Selected excerpt:
⟨
Of course, for apples Cornell considers it very effective for scab and CAR as well. This is why I can use Indar in my second post petal fall spray in an attempt to reduce brown rot inoculum. After that a subsequent summer spray of Indar or Pristine is often all I need to counter brown rot in the orchards I manage.
Fungicides that don’t wash off in the rain are extremely helpful in the east where we tend to get rain throughout the growing season.
Indar basically eliminated my brown rot problem. Propiconazole was good, Indar is great.
Are any of the more highly-rated things not too expensive (and not in group 3)? I am using Elevate as my alternating chemical with Indar to keep resistance down, I bought it due to price. I think I have another year or two supply of it before I will be looking for something to replace it.
It depends on the concentration of acetic acid in the vinegar. It also depends on the pH of the water and the alkalinity (ability to resist acidification).
For my water, one teaspoon of citric acid per 16 gallons of water, will bring my pH down to 5.9, which is about where I like it for Captan, or any other pesticide subject to alkaline hydrolysis.
Vinegar of course can be used as an acidifier, but it takes about 24 times the amount of vinegar (by volume) as it does citric acid. So one teaspoon of vinegar will acidify about 2/3 of a gallon of water at the 5.9 pH level. Vinegar is convenient and cheap enough for small batches of spray, but it gets a bit pricey for large volumes of spray.
Wow, so my 7.2 pH water should probably only need about half a teaspoon for my 25 G tank. I’m thinking of using it instead of the chemical penetrant and acidifier I’ve been using. I’m not sure I really need the penetrant, although I tend to go for overkill. The crap can be dangerous if you splash it into your eyes.
⟩
Stated goal 1:
In the orchard spray discussion, how much citric acid per 16 gallons of water brings the writer's pH down to 5.9?
Stated goal 2:
Please copy out the part of the orchard spray discussion that opens with the words containing "For my water, one" and closes with "into your eyes.".

Given information:
⟨
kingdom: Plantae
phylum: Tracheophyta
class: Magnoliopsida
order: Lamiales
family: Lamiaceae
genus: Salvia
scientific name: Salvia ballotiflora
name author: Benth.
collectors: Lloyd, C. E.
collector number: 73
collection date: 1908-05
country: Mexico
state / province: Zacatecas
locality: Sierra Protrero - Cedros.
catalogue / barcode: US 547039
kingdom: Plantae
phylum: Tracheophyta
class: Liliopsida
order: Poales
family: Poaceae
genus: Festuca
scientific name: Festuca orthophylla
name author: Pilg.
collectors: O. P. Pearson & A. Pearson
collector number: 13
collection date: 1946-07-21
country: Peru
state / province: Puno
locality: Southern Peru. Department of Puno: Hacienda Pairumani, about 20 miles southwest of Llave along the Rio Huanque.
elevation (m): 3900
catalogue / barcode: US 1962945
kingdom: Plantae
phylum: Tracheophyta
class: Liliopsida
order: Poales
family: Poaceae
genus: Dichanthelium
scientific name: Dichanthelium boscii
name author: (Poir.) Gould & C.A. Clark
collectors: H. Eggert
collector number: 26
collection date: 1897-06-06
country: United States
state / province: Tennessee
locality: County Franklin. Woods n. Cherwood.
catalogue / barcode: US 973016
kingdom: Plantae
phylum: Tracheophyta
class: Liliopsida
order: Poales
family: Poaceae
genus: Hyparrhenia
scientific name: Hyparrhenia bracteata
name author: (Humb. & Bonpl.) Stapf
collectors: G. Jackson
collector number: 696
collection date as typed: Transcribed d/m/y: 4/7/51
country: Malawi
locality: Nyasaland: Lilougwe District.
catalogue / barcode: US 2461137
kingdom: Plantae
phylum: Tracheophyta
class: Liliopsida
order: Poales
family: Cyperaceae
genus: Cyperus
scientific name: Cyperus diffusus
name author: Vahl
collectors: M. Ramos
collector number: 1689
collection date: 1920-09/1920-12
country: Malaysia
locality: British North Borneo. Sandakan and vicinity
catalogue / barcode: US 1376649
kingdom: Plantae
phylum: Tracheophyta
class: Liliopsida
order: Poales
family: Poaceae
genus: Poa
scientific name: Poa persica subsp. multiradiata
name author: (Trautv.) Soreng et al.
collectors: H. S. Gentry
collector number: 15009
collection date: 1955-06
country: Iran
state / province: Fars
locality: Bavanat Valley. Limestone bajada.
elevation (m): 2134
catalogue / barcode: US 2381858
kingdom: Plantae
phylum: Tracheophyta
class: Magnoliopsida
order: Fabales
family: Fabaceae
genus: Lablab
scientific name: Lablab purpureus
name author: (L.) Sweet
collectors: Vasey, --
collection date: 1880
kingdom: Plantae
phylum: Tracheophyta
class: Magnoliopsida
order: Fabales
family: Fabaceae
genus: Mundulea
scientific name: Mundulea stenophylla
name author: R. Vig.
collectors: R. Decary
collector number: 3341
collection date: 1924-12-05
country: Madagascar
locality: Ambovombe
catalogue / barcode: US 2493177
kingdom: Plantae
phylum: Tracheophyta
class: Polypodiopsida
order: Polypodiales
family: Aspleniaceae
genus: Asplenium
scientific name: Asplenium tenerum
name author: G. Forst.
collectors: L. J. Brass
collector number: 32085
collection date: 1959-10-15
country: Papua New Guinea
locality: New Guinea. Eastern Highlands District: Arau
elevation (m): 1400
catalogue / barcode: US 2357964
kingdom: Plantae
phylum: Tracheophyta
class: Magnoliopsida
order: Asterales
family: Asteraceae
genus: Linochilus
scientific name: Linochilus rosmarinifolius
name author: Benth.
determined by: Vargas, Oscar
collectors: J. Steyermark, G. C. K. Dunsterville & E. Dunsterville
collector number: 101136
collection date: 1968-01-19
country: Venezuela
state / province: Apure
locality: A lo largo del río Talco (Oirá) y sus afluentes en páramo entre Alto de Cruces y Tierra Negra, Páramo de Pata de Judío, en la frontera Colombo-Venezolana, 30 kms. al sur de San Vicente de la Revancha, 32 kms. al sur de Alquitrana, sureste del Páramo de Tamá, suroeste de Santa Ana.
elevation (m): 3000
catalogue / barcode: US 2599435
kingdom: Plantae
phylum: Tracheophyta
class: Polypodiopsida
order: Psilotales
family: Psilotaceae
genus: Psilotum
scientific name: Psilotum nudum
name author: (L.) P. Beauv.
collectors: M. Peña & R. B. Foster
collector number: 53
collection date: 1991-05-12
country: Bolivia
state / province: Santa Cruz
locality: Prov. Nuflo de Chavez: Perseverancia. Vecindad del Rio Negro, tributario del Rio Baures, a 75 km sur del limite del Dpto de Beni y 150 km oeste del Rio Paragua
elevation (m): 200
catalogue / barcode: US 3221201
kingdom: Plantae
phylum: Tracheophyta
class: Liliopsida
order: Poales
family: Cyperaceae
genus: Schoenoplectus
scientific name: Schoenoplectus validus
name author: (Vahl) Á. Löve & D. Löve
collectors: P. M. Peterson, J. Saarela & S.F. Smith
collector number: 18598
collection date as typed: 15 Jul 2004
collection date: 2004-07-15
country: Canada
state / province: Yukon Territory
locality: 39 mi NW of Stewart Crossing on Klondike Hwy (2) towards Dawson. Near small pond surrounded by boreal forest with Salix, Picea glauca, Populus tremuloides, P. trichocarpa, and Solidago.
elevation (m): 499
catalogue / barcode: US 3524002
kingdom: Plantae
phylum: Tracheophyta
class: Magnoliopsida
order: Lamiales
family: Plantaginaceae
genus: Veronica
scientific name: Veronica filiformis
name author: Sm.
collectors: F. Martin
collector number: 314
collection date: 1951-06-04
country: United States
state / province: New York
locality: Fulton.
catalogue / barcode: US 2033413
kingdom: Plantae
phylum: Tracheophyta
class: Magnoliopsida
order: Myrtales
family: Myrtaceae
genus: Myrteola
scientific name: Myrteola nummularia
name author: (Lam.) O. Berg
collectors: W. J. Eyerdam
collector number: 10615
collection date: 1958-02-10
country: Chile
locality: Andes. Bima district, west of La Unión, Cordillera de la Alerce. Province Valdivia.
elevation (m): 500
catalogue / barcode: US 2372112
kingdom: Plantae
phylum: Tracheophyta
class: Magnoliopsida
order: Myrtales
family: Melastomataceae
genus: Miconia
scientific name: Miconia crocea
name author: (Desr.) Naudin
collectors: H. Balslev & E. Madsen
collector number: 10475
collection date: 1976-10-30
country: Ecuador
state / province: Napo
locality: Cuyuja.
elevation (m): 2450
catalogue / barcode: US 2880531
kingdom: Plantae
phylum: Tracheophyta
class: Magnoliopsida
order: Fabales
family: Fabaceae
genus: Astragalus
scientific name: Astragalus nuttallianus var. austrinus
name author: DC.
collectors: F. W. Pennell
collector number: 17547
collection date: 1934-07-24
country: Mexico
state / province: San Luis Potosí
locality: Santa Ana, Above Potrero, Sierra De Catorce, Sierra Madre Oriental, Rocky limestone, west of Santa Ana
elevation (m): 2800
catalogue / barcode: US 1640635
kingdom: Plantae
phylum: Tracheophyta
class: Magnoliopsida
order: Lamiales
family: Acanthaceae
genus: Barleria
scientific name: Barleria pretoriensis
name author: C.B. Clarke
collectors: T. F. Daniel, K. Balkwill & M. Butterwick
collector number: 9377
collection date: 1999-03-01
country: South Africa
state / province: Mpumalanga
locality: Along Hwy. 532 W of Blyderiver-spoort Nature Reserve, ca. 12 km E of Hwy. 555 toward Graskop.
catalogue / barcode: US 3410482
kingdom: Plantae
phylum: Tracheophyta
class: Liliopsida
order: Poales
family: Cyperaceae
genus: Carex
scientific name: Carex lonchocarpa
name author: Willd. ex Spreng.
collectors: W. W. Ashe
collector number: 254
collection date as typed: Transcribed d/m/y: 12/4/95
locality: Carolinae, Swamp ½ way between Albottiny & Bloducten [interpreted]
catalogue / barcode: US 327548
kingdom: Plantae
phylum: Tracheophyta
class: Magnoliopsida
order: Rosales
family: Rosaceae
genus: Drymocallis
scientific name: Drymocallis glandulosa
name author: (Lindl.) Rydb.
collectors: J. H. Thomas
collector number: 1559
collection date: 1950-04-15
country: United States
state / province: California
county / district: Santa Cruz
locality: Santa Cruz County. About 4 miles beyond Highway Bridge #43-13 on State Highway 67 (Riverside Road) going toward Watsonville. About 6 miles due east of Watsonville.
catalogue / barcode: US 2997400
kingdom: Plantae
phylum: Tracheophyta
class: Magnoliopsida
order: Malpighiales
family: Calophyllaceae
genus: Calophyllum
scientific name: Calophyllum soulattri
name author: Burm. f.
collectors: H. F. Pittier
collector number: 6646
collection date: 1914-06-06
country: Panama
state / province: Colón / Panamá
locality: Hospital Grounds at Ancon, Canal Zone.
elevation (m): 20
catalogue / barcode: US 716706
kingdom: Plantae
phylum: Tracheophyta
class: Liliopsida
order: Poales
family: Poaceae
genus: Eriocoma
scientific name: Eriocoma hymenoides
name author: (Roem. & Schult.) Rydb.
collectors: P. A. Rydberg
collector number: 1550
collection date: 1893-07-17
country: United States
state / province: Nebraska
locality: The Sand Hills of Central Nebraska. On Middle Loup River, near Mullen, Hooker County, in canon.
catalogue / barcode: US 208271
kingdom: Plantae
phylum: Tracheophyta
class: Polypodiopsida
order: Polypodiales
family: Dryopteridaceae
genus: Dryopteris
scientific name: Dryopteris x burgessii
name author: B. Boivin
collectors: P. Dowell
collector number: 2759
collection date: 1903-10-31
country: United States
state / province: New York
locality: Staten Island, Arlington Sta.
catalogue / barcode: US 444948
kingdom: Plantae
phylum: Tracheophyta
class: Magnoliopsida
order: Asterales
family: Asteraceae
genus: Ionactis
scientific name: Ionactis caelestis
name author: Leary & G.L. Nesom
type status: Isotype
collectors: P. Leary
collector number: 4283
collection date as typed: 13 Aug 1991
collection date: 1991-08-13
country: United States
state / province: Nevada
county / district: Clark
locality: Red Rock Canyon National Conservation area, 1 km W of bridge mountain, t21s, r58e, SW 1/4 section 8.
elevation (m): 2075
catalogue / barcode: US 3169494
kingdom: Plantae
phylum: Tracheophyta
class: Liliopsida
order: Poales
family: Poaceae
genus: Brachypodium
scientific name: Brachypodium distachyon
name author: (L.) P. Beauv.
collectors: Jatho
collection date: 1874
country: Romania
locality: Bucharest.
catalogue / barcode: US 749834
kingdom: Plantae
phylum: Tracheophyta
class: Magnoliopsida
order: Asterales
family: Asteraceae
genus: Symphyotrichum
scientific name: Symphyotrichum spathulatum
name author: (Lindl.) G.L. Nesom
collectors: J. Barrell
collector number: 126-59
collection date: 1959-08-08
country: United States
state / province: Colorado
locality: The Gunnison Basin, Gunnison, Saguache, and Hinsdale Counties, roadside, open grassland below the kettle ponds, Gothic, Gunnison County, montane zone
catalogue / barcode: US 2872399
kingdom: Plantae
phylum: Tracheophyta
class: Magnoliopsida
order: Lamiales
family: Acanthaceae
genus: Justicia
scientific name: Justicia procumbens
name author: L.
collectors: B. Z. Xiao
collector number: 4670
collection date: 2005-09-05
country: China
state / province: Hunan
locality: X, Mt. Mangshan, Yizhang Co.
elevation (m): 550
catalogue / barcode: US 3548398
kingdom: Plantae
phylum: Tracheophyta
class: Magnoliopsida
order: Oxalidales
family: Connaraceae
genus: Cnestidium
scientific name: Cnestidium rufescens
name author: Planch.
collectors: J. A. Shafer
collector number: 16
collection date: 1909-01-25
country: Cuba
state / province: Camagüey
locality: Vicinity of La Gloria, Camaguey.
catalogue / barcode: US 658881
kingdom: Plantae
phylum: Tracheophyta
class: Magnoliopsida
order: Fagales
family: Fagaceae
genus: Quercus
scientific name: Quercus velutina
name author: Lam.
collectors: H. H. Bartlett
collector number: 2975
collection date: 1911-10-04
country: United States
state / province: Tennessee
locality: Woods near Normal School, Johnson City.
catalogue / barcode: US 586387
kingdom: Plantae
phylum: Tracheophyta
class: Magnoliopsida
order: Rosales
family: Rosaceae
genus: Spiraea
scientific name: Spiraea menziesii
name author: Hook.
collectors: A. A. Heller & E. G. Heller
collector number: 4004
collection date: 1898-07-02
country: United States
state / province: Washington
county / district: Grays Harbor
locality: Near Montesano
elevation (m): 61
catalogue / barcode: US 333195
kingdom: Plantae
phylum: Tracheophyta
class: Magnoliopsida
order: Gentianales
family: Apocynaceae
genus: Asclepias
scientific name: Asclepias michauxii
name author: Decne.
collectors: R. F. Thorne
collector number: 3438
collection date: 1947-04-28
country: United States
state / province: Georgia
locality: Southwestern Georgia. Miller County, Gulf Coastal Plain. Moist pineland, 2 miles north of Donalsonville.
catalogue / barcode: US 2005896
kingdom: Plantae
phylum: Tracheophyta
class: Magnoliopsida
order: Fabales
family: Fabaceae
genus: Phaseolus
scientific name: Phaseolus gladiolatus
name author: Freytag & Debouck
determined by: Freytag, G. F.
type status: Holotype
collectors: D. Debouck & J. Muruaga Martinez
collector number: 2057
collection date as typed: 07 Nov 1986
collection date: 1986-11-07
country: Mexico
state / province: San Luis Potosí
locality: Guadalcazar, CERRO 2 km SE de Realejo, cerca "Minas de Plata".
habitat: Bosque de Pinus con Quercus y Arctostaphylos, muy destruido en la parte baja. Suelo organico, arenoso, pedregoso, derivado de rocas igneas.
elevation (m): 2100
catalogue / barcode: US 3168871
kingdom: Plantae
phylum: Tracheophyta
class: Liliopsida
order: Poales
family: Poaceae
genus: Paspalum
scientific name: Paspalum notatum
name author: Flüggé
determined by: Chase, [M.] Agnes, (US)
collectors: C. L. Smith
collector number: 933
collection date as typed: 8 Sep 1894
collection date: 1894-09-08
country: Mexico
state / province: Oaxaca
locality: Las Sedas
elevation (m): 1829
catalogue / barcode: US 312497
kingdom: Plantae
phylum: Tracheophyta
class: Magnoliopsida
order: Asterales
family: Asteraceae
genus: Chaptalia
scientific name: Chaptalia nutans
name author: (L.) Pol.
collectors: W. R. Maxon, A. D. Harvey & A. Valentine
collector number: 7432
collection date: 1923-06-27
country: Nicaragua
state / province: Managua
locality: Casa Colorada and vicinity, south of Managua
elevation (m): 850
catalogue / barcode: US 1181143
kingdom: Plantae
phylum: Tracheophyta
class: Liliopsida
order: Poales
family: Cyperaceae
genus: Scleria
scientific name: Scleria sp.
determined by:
⟩
Task result 1:
One teaspoon.

Task result 2:
For my water, one teaspoon of citric acid per 16 gallons of water, will bring my pH down to 5.9, which is about where I like it for Captan, or any other pesticide subject to alkaline hydrolysis.
Vinegar of course can be used as an acidifier, but it takes about 24 times the amount of vinegar (by volume) as it does citric acid. So one teaspoon of vinegar will acidify about 2/3 of a gallon of water at the 5.9 pH level. Vinegar is convenient and cheap enough for small batches of spray, but it gets a bit pricey for large volumes of spray.
Wow, so my 7.2 pH water should probably only need about half a teaspoon for my 25 G tank. I’m thinking of using it instead of the chemical penetrant and acidifier I’ve been using. I’m not sure I really need the penetrant, although I tend to go for overkill. The crap can be dangerous if you splash it into your eyes.